Machine learning emulation of precipitation from km-scale regional climate simulations using a diffusion model
Henry Addison, Elizabeth Kendon, Suman Ravuri, Laurence Aitchison, Peter AG Watson
TL;DR
CPMGEM introduces a diffusion-model emulator to reproduce daily-mean precipitation at $8.8$ km from $60$ km GCM inputs, using the UK CPM as training data. The approach yields realistic spatial structure and extreme-event representations while offering orders-of-magnitude faster samples than running a km-scale CPM. The emulator demonstrates transferability to GCM inputs, captures the 21st-century climate change signal in many aspects (notably summer), and remains effective even with limited training data. This method enables large-ensemble, high-resolution rainfall projections across multiple GCMs and scenarios, with potential applications in flood risk, adaptation planning, and uncertainty quantification.
Abstract
High-resolution climate simulations are valuable for understanding climate change impacts. This has motivated use of regional convection-permitting climate models (CPMs), but these are very computationally expensive. We present a convection-permitting model generative emulator (CPMGEM), to skilfully emulate precipitation simulations by a 2.2km-resolution regional CPM at much lower cost. This utilises a generative machine learning approach, a diffusion model.
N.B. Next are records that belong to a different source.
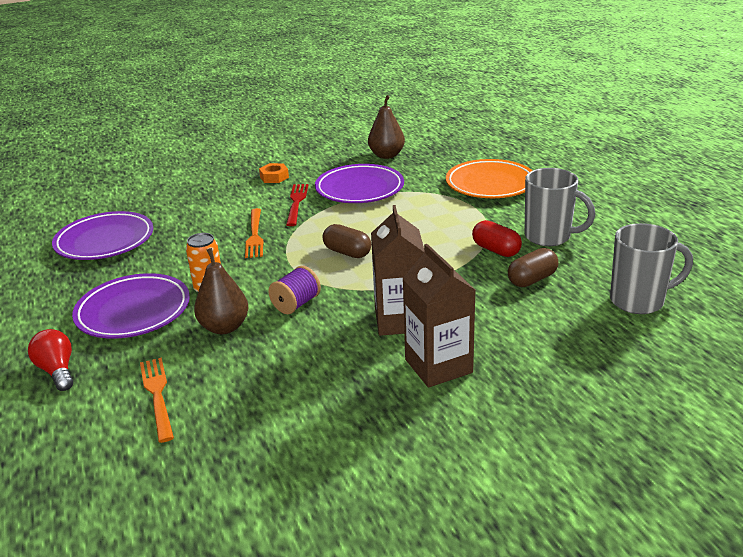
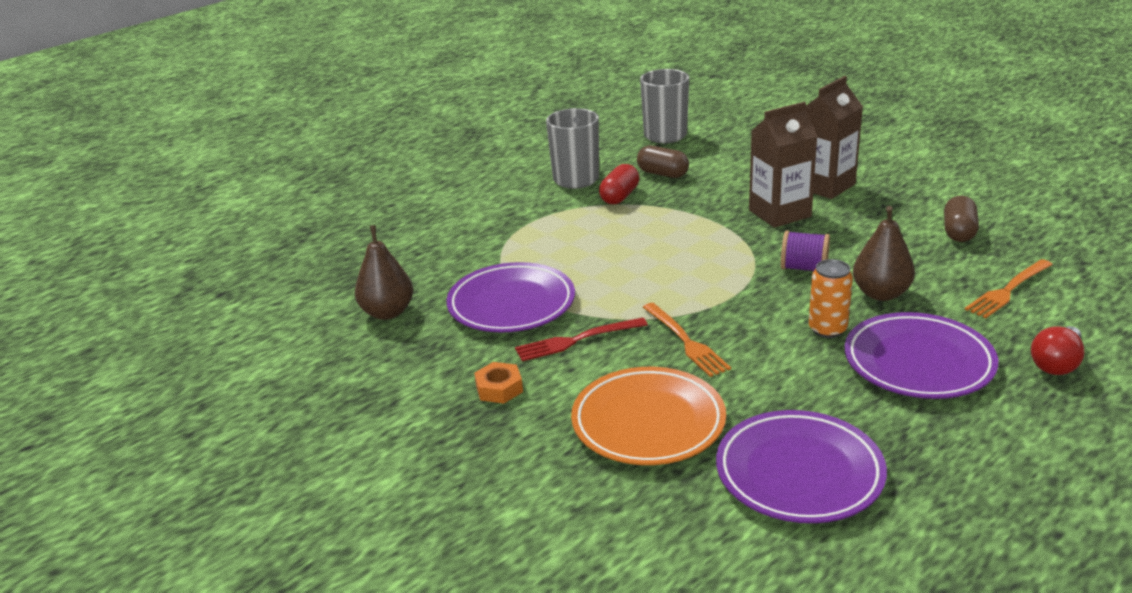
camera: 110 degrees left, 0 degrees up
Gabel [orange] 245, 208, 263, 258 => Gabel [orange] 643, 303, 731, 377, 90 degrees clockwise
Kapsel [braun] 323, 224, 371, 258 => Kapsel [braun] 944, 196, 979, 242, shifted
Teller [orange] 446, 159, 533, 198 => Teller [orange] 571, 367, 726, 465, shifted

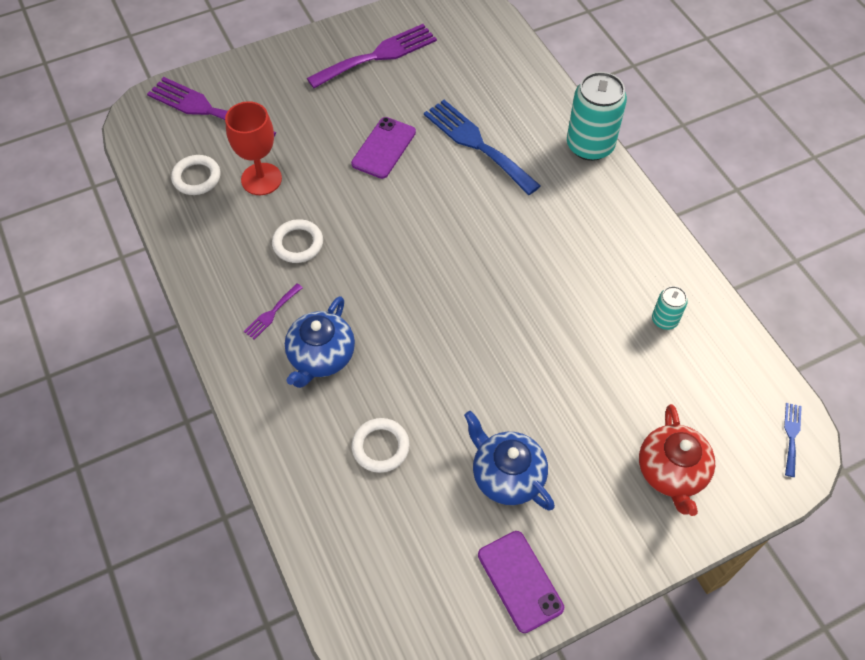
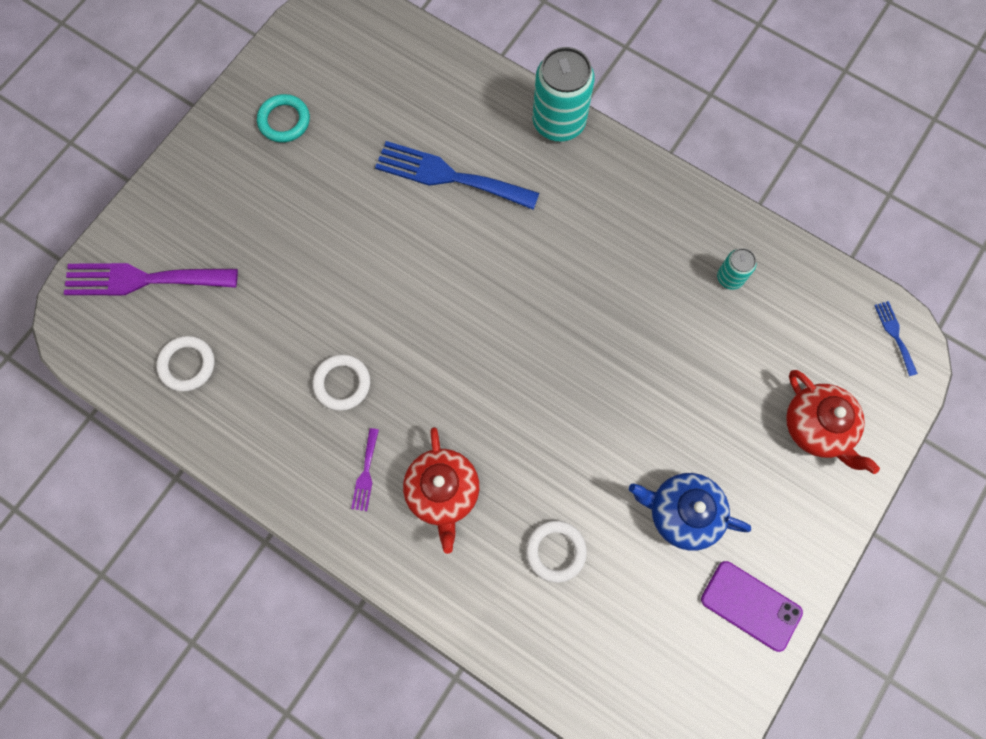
camera: 30 degrees left, 15 degrees up
Kelch [rot] 225, 101, 282, 195 => nothing
Teekanne [blau] 285, 296, 355, 388 => Teekanne [rot] 403, 427, 479, 554
Gabel [lila] 307, 24, 437, 88 => Ring [türkis] 257, 94, 310, 143
Handy [lila] 351, 117, 416, 179 => nothing

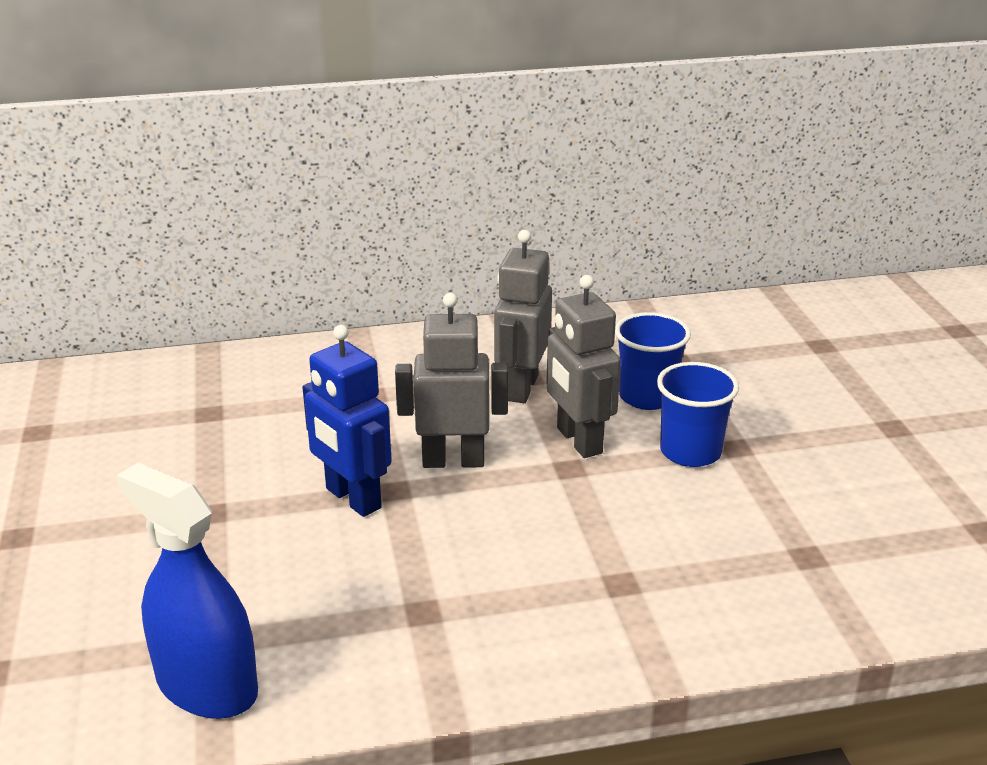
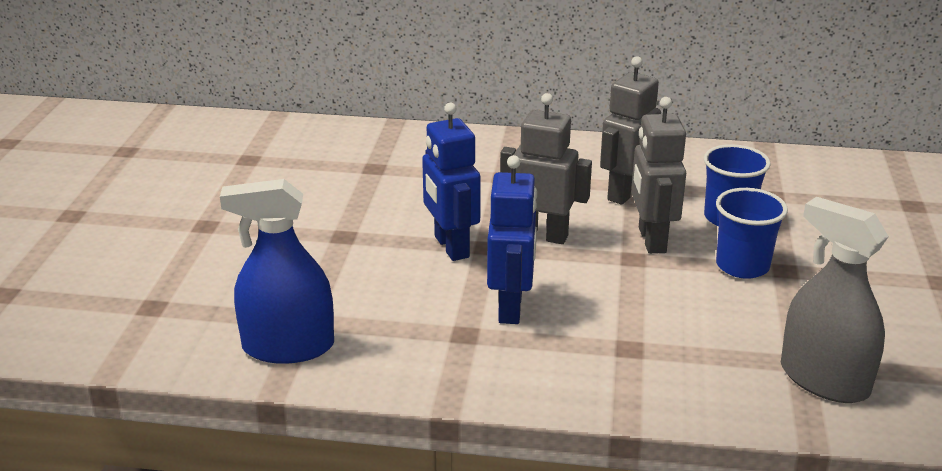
camera: 20 degrees right, 0 degrees up
Sprühflasche [blau] 116, 463, 258, 719 => Sprühflasche [blau] 220, 179, 334, 364, 60 degrees counterclockwise
nothing => Roboter [blau] 487, 155, 537, 324
nothing => Sprühflasche [grau] 781, 197, 889, 403

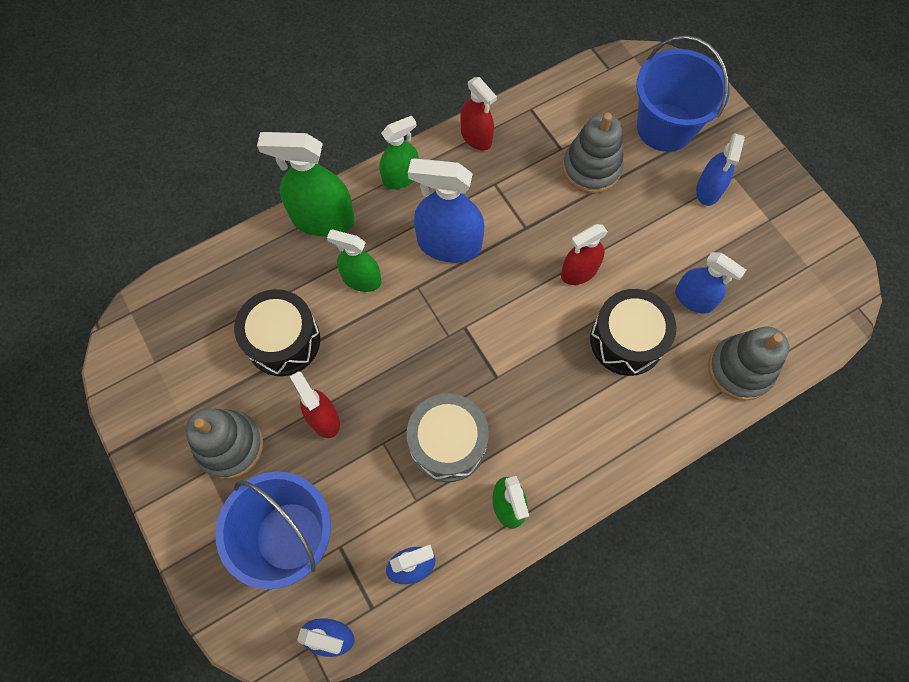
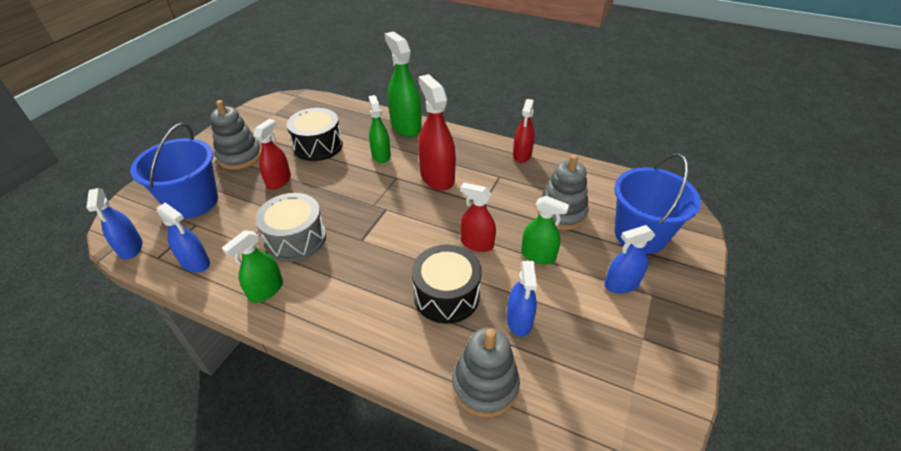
camera: 55 degrees right, 25 degrees down
Sprühflasche [grün] 380, 115, 419, 189 => Sprühflasche [grün] 521, 196, 570, 265, shifted
Sprühflasche [blau] 408, 158, 484, 263 => Sprühflasche [rot] 418, 74, 456, 191

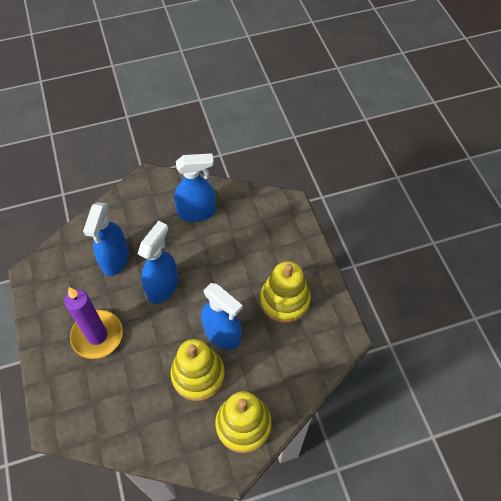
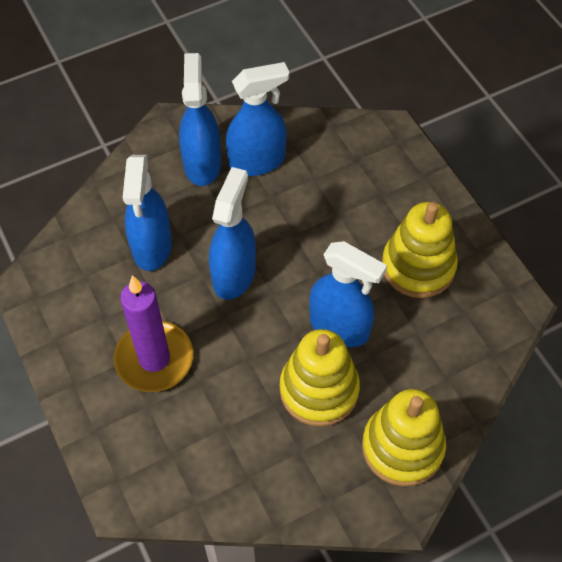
camera: 10 degrees left, 0 degrees up
nothing => Sprühflasche [blau] 179, 53, 221, 186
It takes inputs at the 60km resolution of the driving global climate model and downscales these to 8.8km, with daily-mean time resolution, capturing the effect of convective processes represented in the CPM at these scales. The emulator is trained on simulations over England and Wales from the United Kingdom Climate Projections Local product, covering years between 1980 and 2080 following a high emissions scenario. The output precipitation has a similarly realistic spatial structure and intensity distribution to the CPM simulations. The emulator is stochastic, which improves the realism of samples. We show evidence that the emulator has skill for extreme events with ~100 year return times. It captures the main features of the simulated 21st century climate change, but exhibits some error in the magnitude. We demonstrate successful transfer from a "perfect model" training setting to application using GCM variable inputs. We also show that the method can be useful in situations with limited amounts of high-resolution data. Potential applications include producing high-resolution precipitation predictions for large-ensemble climate simulations and producing output based on different GCMs and climate change scenarios to better sample uncertainty.